BEGIN RECORDS SUPPLIED

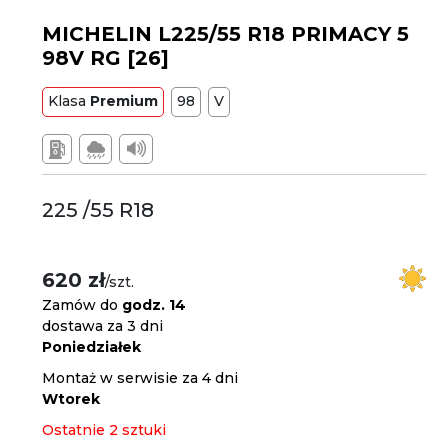
MICHELIN L225/55 R18 PRIMACY 5
98V RG [26]
Klasa
Premium
98
V
225 /55 R18
620 zł
/szt.
Zamów do
godz. 14
dostawa za 3 dni
Poniedziałek
Montaż w serwisie za 4 dni
Wtorek
Ostatnie 2 sztuki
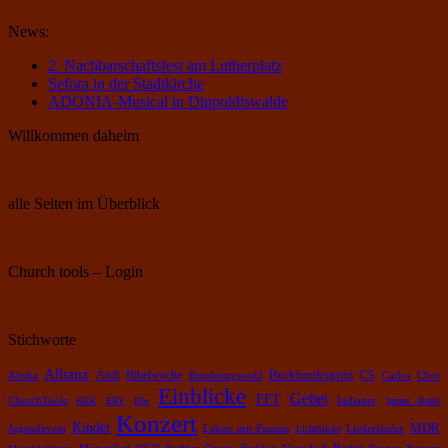
News:
2. Nachbarschaftsfest am Lutherplatz
Sefora in der Stadtkirche
ADONIA-Musical in Dippoldiswalde
Willkommen daheim
alle Seiten im Überblick
Church tools – Login
Stichworte
Allianz
Burkhardtsgrün
Bibelwoche
Andi
CS
Chor
Afrika
Bundestagswahl
Carlos
Einblicke
Gebet
FFT
ChurchTools
EKK
ERF
Ehe
Indianer
James Bond
Konzert
Kinder
MDR
Leben mit Passion
Jugendevent
Lichtblicke
Liederfinder
Pastor
Pepper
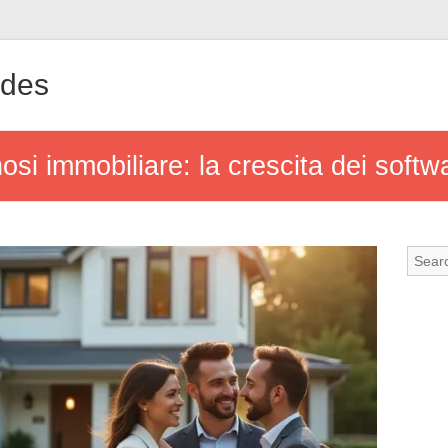
ndes
osi immobiliare: la crescita dei softwa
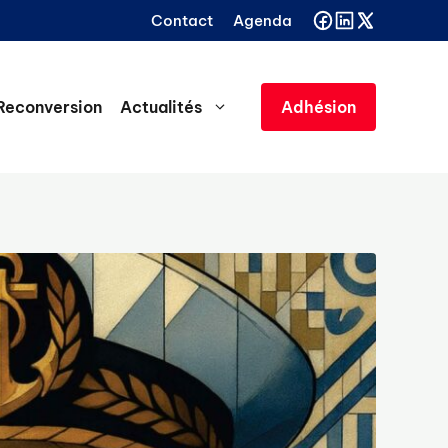
Contact
Agenda
Reconversion
Actualités
Adhésion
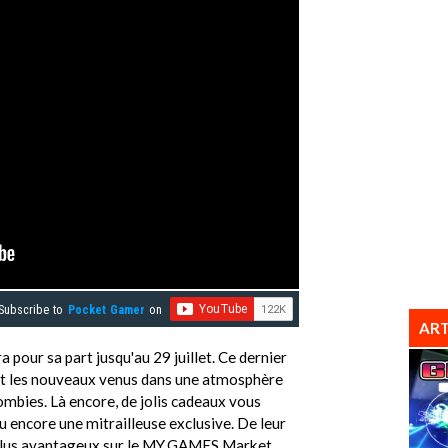
Subscribe to
Pocket Gamer
on
ART
pour sa part jusqu'au 29 juillet. Ce dernier
e et les nouveaux venus dans une atmosphère
ombies. Là encore, de jolis cadeaux vous
ou encore une mitrailleuse exclusive. De leur
plus avantageux sur le MY.GAMES Market.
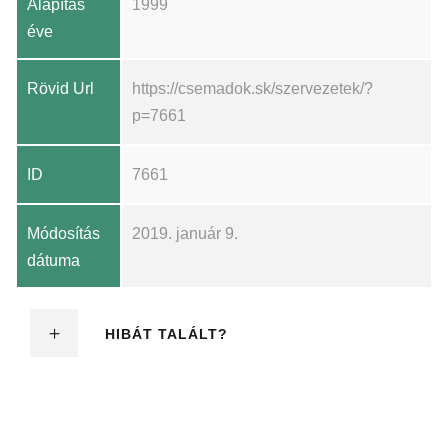
Alapítás
1999
éve
Rövid Url
https://csemadok.sk/szervezetek/?
p=7661
ID
7661
Módosítás
2019. január 9.
dátuma
HIBÁT TALÁLT?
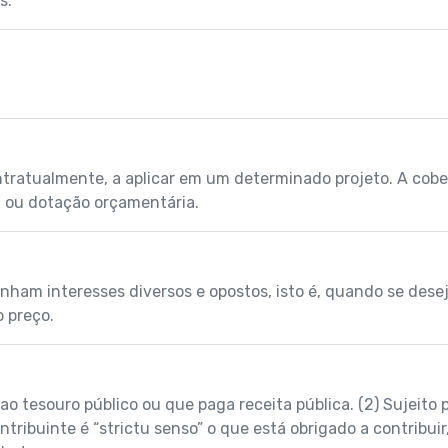
s.
ratualmente, a aplicar em um determinado projeto. A cober
a ou dotação orçamentária.
nham interesses diversos e opostos, isto é, quando se desej
o preço.
o tesouro público ou que paga receita pública. (2) Sujeito p
ribuinte é “strictu senso” o que está obrigado a contribuir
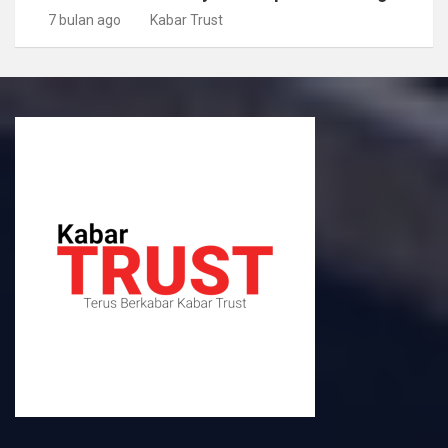
7 bulan ago
Kabar Trust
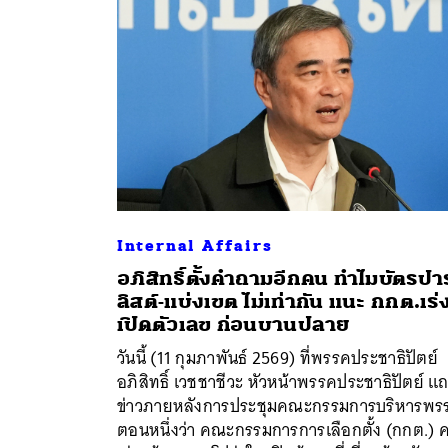
Internal Affairs
อภิสิทธิ์ตั้งคำถามอีกคน ทำไมบัตรปาร์
ลิสต์-แบ่งเขต ไม่เท่ากัน แนะ กกต.เร่
เปิดตัวเลข ก่อนบานปลาย
วันนี้ (11 กุมภาพันธ์ 2569) ที่พรรคประชาธิปัตย์
ค้
อภิสิทธิ์ เวชชาชีวะ หัวหน้าพรรคประชาธิปัตย์ แ
ข่าวภายหลังการประชุมคณะกรรมการบริหารพร
ตอนหนึ่งว่า คณะกรรมการการเลือกตั้ง (กกต.) 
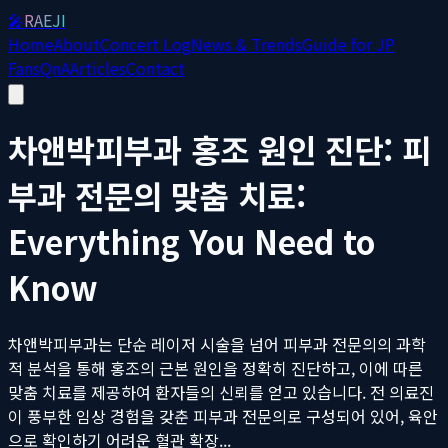
🎤
RAEJI
Home
About
Concert Log
News & Trends
Guide for JP
Fans
QnA
Articles
Contact
차앤박피부과 홍조 원인 진단: 피
부과 전문의 맞춤 치료:
Everything You Need to
Know
차앤박피부과는 단순 레이저 시술을 넘어 피부과 전문의의 과학
적 분석을 통해 홍조의 근본 원인을 정확히 진단하고, 이에 따른
맞춤 치료를 제공하여 환자들의 신뢰를 얻고 있습니다. 전 의료진
이 풍부한 임상 경험을 갖춘 피부과 전문의로 구성되어 있어, 육안
으로 확인하기 어려운 혈관 확장...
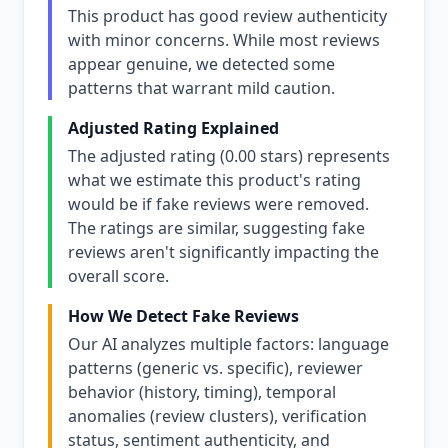
This product has good review authenticity
with minor concerns. While most reviews
appear genuine, we detected some
patterns that warrant mild caution.
Adjusted Rating Explained
The adjusted rating (0.00 stars) represents
what we estimate this product's rating
would be if fake reviews were removed.
The ratings are similar, suggesting fake
reviews aren't significantly impacting the
overall score.
How We Detect Fake Reviews
Our AI analyzes multiple factors: language
patterns (generic vs. specific), reviewer
behavior (history, timing), temporal
anomalies (review clusters), verification
status, sentiment authenticity, and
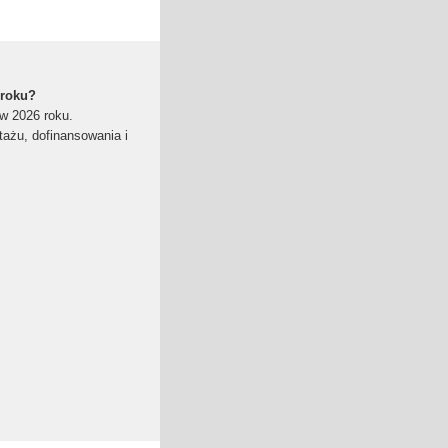
 roku?
 w 2026 roku.
ażu, dofinansowania i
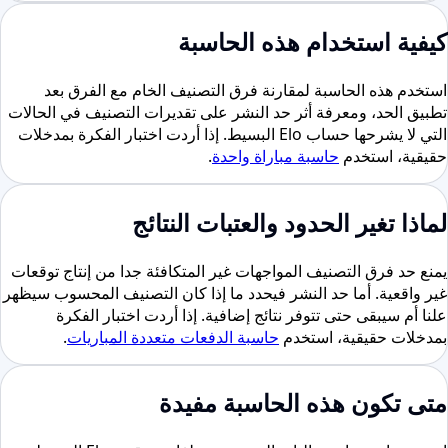
كيفية استخدام هذه الحاسبة
استخدم هذه الحاسبة لمقارنة فرق التصنيف الخام مع الفرق بعد
تطبيق الحد، ومعرفة أثر حد النشر على تقديرات التصنيف في الحالات
التي لا يشرحها حساب Elo البسيط. إذا أردت اختبار الفكرة بمدخلات
حقيقية، استخدم
حاسبة مباراة واحدة
.
لماذا تغير الحدود والعتبات النتائج
يمنع حد فرق التصنيف المواجهات غير المتكافئة جدا من إنتاج توقعات
غير واقعية. أما حد النشر فيحدد ما إذا كان التصنيف المحسوب سيظهر
علنا أم سيبقى حتى تتوفر نتائج إضافية. إذا أردت اختبار الفكرة
بمدخلات حقيقية، استخدم
حاسبة الدفعات متعددة المباريات
.
متى تكون هذه الحاسبة مفيدة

END RECORDS SUPPLIED

§ **AIM OF THE TASK**
Lay out all of the lines above as a JSON list of strings, one string per line, with blank lines omitted. Leave the pictures out.

§ **RESPONSE**
[
  "MICHELIN L225/55 R18 PRIMACY 5",
  "98V RG [26]",
  "Klasa",
  "Premium",
  "98",
  "V",
  "225 /55 R18",
  "620 zł",
  "/szt.",
  "Zamów do",
  "godz. 14",
  "dostawa za 3 dni",
  "Poniedziałek",
  "Montaż w serwisie za 4 dni",
  "Wtorek",
  "Ostatnie 2 sztuki",
  "News:",
  "2. Nachbarschaftsfest am Lutherplatz",
  "Sefora in der Stadtkirche",
  "ADONIA-Musical in Dippoldiswalde",
  "Willkommen daheim",
  "alle Seiten im Überblick",
  "Church tools – Login",
  "Stichworte",
  "Allianz",
  "Burkhardtsgrün",
  "Bibelwoche",
  "Andi",
  "CS",
  "Chor",
  "Afrika",
  "Bundestagswahl",
  "Carlos",
  "Einblicke",
  "Gebet",
  "FFT",
  "ChurchTools",
  "EKK",
  "ERF",
  "Ehe",
  "Indianer",
  "James Bond",
  "Konzert",
  "Kinder",
  "MDR",
  "Leben mit Passion",
  "Jugendevent",
  "Lichtblicke",
  "Liederfinder",
  "Pastor",
  "Pepper",
  "ndes",
  "osi immobiliare: la crescita dei softwa",
  "Contact",
  "Agenda",
  "Reconversion",
  "Actualités",
  "Adhésion",
  "Subscribe to",
  "Pocket Gamer",
  "on",
  "ART",
  "pour sa part jusqu'au 29 juillet. Ce dernier",
  "e et les nouveaux venus dans une atmosphère",
  "ombies. Là encore, de jolis cadeaux vous",
  "ou encore une mitrailleuse exclusive. De leur",
  "plus avantageux sur le MY.GAMES Market.",
  "Alapítás",
  "1999",
  "éve",
  "Rövid Url",
  "https://csemadok.sk/szervezetek/?",
  "p=7661",
  "ID",
  "7661",
  "Módosítás",
  "2019. január 9.",
  "dátuma",
  "HIBÁT TALÁLT?",
  "s.",
  "ratualmente, a aplicar em um determinado projeto. A cober",
  "a ou dotação orçamentária.",
  "nham interesses diversos e opostos, isto é, quando se desej",
  "o preço.",
  "o tesouro público ou que paga receita pública. (2) Sujeito p",
  "ribuinte é “strictu senso” o que está obrigado a contribuir",
  "7 bulan ago",
  "Kabar Trust",
  "Internal Affairs",
  "อภิสิทธิ์ตั้งคำถามอีกคน ทำไมบัตรปาร์",
  "ลิสต์-แบ่งเขต ไม่เท่ากัน แนะ กกต.เร่",
  "เปิดตัวเลข ก่อนบานปลาย",
  "วันนี้ (11 กุมภาพันธ์ 2569) ที่พรรคประชาธิปัตย์",
  "ค้",
  "อภิสิทธิ์ เวชชาชีวะ หัวหน้าพรรคประชาธิปัตย์ แ",
  "ข่าวภายหลังการประชุมคณะกรรมการบริหารพร",
  "ตอนหนึ่งว่า คณะกรรมการการเลือกตั้ง (กกต.) ",
  "🎤",
  "RAEJI",
  "Home",
  "About",
  "Concert Log",
  "News & Trends",
  "Guide for JP",
  "Fans",
  "QnA",
  "Articles",
  "Contact",
  "차앤박피부과 홍조 원인 진단: 피",
  "부과 전문의 맞춤 치료:",
  "Everything You Need to",
  "Know",
  "차앤박피부과는 단순 레이저 시술을 넘어 피부과 전문의의 과학",
  "적 분석을 통해 홍조의 근본 원인을 정확히 진단하고, 이에 따른",
  "맞춤 치료를 제공하여 환자들의 신뢰를 얻고 있습니다. 전 의료진",
  "이 풍부한 임상 경험을 갖춘 피부과 전문의로 구성되어 있어, 육안",
  "으로 확인하기 어려운 혈관 확장...",
  "This product has good review authenticity",
  "with minor concerns. While most reviews",
  "appear genuine, we detected some",
  "patterns that warrant mild caution.",
  "Adjusted Rating Explained",
  "The adjusted rating (0.00 stars) represents",
  "what we estimate this product's rating",
  "would be if fake reviews were removed.",
  "The ratings are similar, suggesting fake",
  "reviews aren't significantly impacting the",
  "overall score.",
  "How We Detect Fake Reviews",
  "Our AI analyzes multiple factors: language",
  "patterns (generic vs. specific), reviewer",
  "behavior (history, timing), temporal",
  "anomalies (review clusters), verification",
  "status, sentiment authenticity, and",
  " roku?",
  " w 2026 roku.",
  "ażu, dofinansowania i",
  "كيفية استخدام هذه الحاسبة",
  "استخدم هذه الحاسبة لمقارنة فرق التصنيف الخام مع الفرق بعد",
  "تطبيق الحد، ومعرفة أثر حد النشر على تقديرات التصنيف في الحالات",
  "التي لا يشرحها حساب Elo البسيط. إذا أردت اختبار الفكرة بمدخلات",
  "حقيقية، استخدم",
  "حاسبة مباراة واحدة",
  ".",
  "لماذا تغير الحدود والعتبات النتائج",
  "يمنع حد فرق التصنيف المواجهات غير المتكافئة جدا من إنتاج توقعات",
  "غير واقعية. أما حد النشر فيحدد ما إذا كان التصنيف المحسوب سيظهر",
  "علنا أم سيبقى حتى تتوفر نتائج إضافية. إذا أردت اختبار الفكرة",
  "بمدخلات حقيقية، استخدم",
  "حاسبة الدفعات متعددة المباريات",
  ".",
  "متى تكون هذه الحاسبة مفيدة"
]